Archer planned to seek the death penalty again in a re-trial, but Aguirre's lawyers presented the State Attorney's Office with additional evidence "undermining Williams’ alibi and further implicating her emerged in recent pretrial proceedings," according to a news release.
On Monday, the State Attorney's Office announced it was dropping the prosecution of Aguirre, now 38. His second trial was set to begin this week.
"While the State has serious concerns about the credibility of Mr. Aguirre-Jarquin's statement of facts regarding his participation in this incident, the State does not believe further incarceration of Mr. Aguirre-Jarquin is warranted or justified at this time," a spokesperson for the State Attorney's Office said. "We appreciate the efforts of his attorney's in presenting this new evidence."
Williams has not been charged in the deaths of her mother and grandmother.
A spokesperson for the state attorney's office said prosecutors "will be meeting with the Seminole County Sheriff's Office over the coming weeks to review the evidence and determine if there are any investigative avenues that can be pursued, or any further action to be taken in this case."
Aguirre's exoneration hearing Monday in Seminole County was attended by more than a dozen lawyers who worked on his case over the last decade, along with his two sisters and friends.
After the hearing Aguirre thanked his legal team.

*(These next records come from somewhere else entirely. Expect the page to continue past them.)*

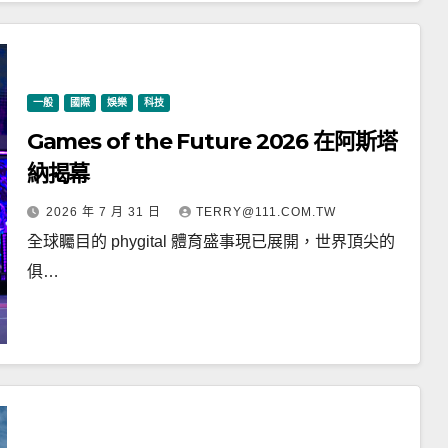
一般
國際
娛樂
科技
Games of the Future 2026 在阿斯塔
納揭幕
2026 年 7 月 31 日
TERRY@111.COM.TW
全球矚目的 phygital 體育盛事現已展開，世界頂尖的
俱…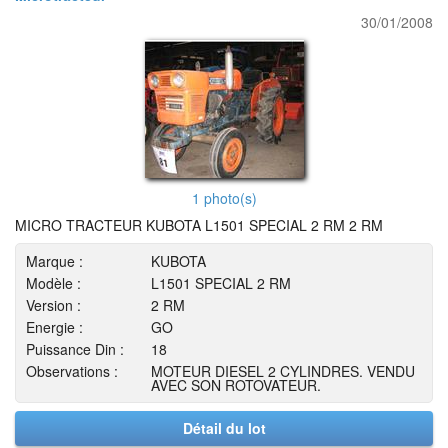
30/01/2008
1 photo(s)
MICRO TRACTEUR KUBOTA L1501 SPECIAL 2 RM 2 RM
Marque :
KUBOTA
Modèle :
L1501 SPECIAL 2 RM
Version :
2 RM
Energie :
GO
Puissance Din :
18
Observations :
MOTEUR DIESEL 2 CYLINDRES. VENDU
AVEC SON ROTOVATEUR.
Détail du lot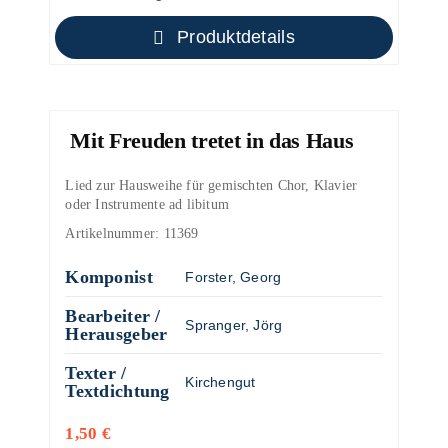
Produktdetails
Mit Freuden tretet in das Haus
Lied zur Hausweihe für gemischten Chor, Klavier
oder Instrumente ad libitum
Artikelnummer:
11369
Komponist
Forster, Georg
Bearbeiter /
Spranger, Jörg
Herausgeber
Texter /
Kirchengut
Textdichtung
1,50
€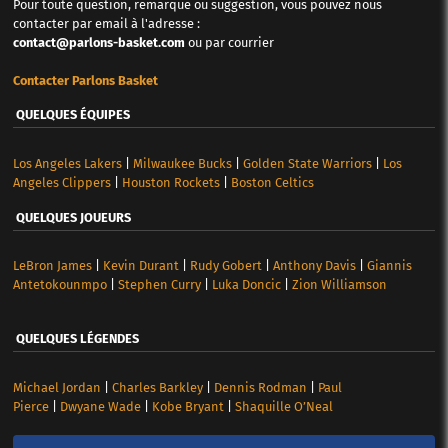
Pour toute question, remarque ou suggestion, vous pouvez nous
contacter par email à l'adresse :
contact@parlons-basket.com
ou par courrier
Contacter Parlons Basket
QUELQUES ÉQUIPES
Los Angeles Lakers
|
Milwaukee Bucks
|
Golden State Warriors
|
Los
Angeles Clippers
|
Houston Rockets
|
Boston Celtics
QUELQUES JOUEURS
LeBron James
|
Kevin Durant
|
Rudy Gobert
|
Anthony Davis
|
Giannis
Antetokounmpo
|
Stephen Curry
|
Luka Doncic
|
Zion Williamson
QUELQUES LÉGENDES
Michael Jordan
|
Charles Barkley
|
Dennis Rodman
|
Paul
Pierce
|
Dwyane Wade
|
Kobe Bryant
|
Shaquille O’Neal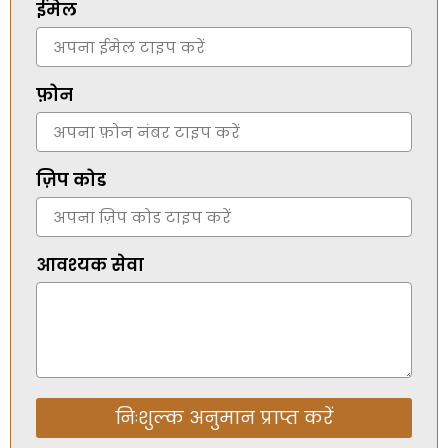
ईमेल
फ़ोन
ज़िप कोड
आवश्यक सेवा
निःशुल्क अनुमान प्राप्त करें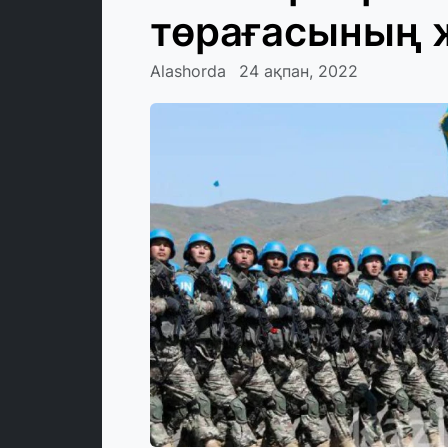
төрағасының 
Alashorda
24 ақпан, 2022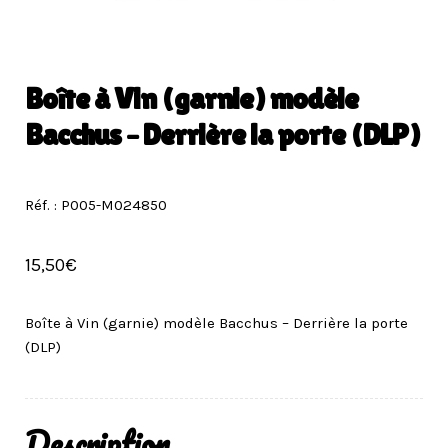
Boîte à Vin (garnie) modèle
Bacchus – Derrière la porte (DLP)
Réf. : P005-M024850
15,50
€
Boîte à Vin (garnie) modèle Bacchus – Derrière la porte
(DLP)
Description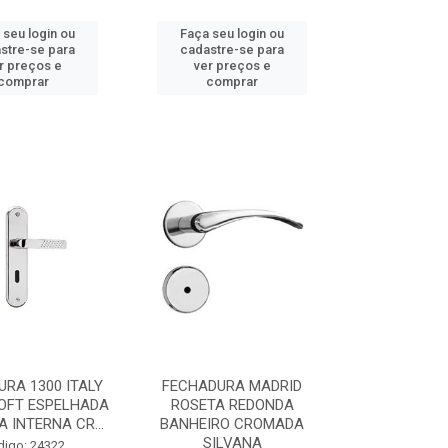
 seu login ou
Faça seu login ou
stre-se para
cadastre-se para
r preços e
ver preços e
comprar
comprar
RA 1300 ITALY
FECHADURA MADRID
OFT ESPELHADA
ROSETA REDONDA
 INTERNA CR...
BANHEIRO CROMADA
SILVANA
digo: 24322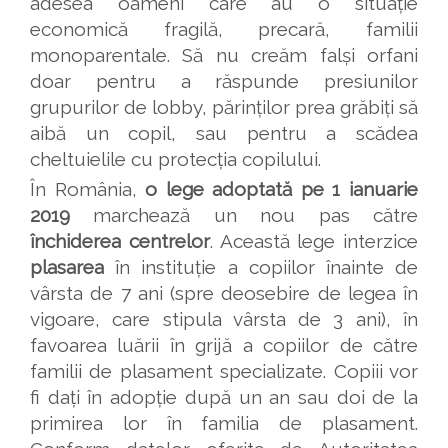
adesea oameni care au o situație
economică fragilă, precară, familii
monoparentale. Să nu creăm falși orfani
doar pentru a răspunde presiunilor
grupurilor de lobby, părinților prea grăbiți să
aibă un copil, sau pentru a scădea
cheltuielile cu protecția copilului.
În România,
o lege adoptată pe 1 ianuarie
2019
marchează un nou pas către
închiderea centrelor
. Această lege interzice
plasarea
în instituție a copiilor înainte de
vârsta de 7 ani (spre deosebire de legea în
vigoare, care stipula vârsta de 3 ani), în
favoarea luării în grijă a copiilor de către
familii de plasament specializate. Copiii vor
fi dați în adopție după un an sau doi de la
primirea lor în familia de plasament.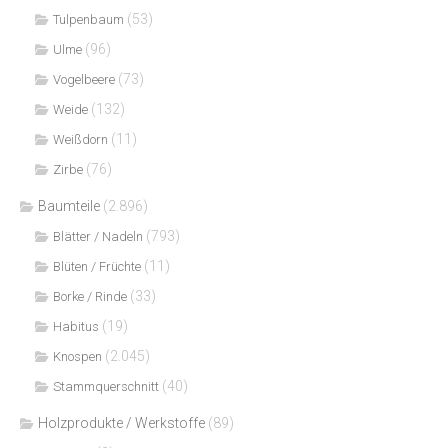
(53)
Tulpenbaum
(96)
Ulme
(73)
Vogelbeere
(132)
Weide
(11)
Weißdorn
(76)
Zirbe
Baumteile
(2.896)
(793)
Blätter / Nadeln
(11)
Blüten / Früchte
(33)
Borke / Rinde
(19)
Habitus
(2.045)
Knospen
(40)
Stammquerschnitt
Holzprodukte / Werkstoffe
(89)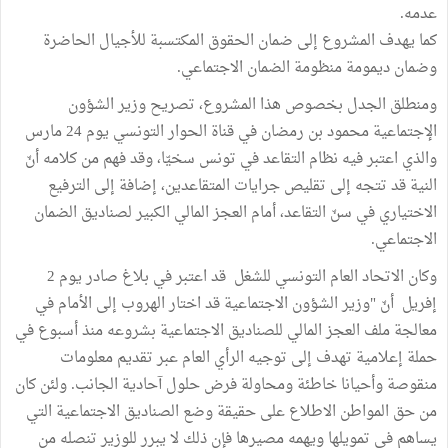
عدمه.
كما يهدف المشروع إلى ضمان الحقوق المكتسبة للأجيال الحاضرة
وضمان ديمومة منظومة الضمان الاجتماعي.
ومنطلق الجدل بخصوص هذا المشروع، تصريح وزير الشؤون
الإجتماعية محمود بن رمضان في قناة الحوار التونسي يوم 24 مارس
والذي اعتبر فيه نظام التقاعد في تونس سخيّا، وقد فهم من كلامه أنّ
النية قد تتجه إلى تقليص جرايات المتقاعدين، إضافة إلى الترفيع
الاختياري في سنّ التقاعد، أمام العجز المالي الكبير لصناديق الضمان
الاجتماعي.
وكان الاتحاد العام التونسي للشغل قد اعتبر في بلاغ صادر يوم 2
إفريل أنّ "وزير الشؤون الاجتماعية قد اختار الهروب إلى الأمام في
معالجة ملف العجز المالي للصناديق الاجتماعية بشروعه منذ أسبوع في
حملة إعلامية تهدف إلى توجيه الرأي العام عبر تقديم معلومات
منقوصة وأحيانا خاطئة ومحاولة فرض حلول آحادية الجانب. ولئن كان
من حق المواطن الاطلاع على حقيقة وضع الصناديق الاجتماعية التي
يساهم في تمويلها ويهمه مصيرها فإن ذلك لا يبرر للوزير تنصله من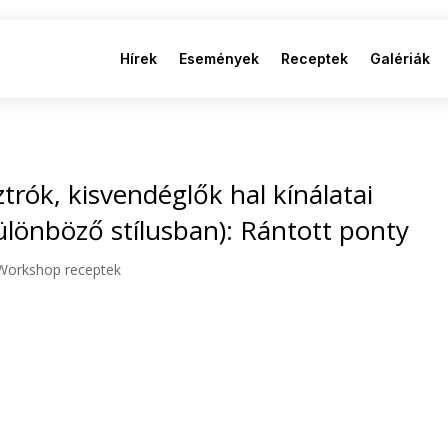
Hírek
Események
Receptek
Galériák
ztrók, kisvendéglők hal kínálatai
 különböző stílusban): Rántott ponty
Workshop receptek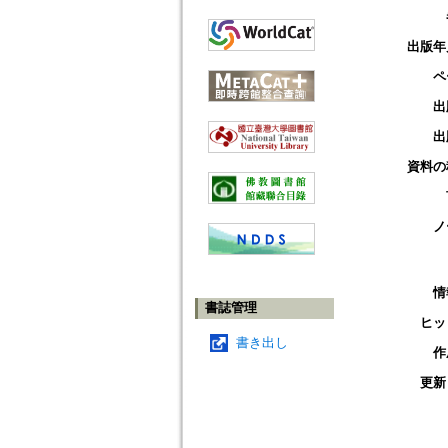
出版年
ペ
出
出
資料の
ノ
情
書誌管理
ヒッ
書き出し
作
更新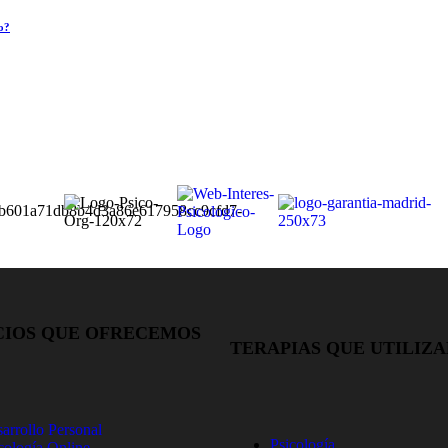
o?
CIOS QUE OFRECEMOS
TERAPIAS QUE UTILIZ
arrollo Personal
Psicología
cología Online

“I have only forgiveness in my heart for those who did wrong to me," Aguirre said.
“Mr. Aguirre was nearly executed for a crime he didn’t commit,” one of Aguirre’s lead trial attorneys, Joshua Dubin, said. “While we are overjoyed that his ordeal is finally over, the case of Clemente Aguirre should serve as a chilling cautionary tale about how dangerous it is when there is a rush to judgment in a capital case."
After the hearing, Aguirre was transferred to a U.S. Immigration and Customs Enforcement facility where his attorneys worked to get him released, said Julia Lucivero, a spokeswoman for the Innocence Project.
Aguirre was released from all custody by 5 p.m. and walked free for the first time in almost 15 years.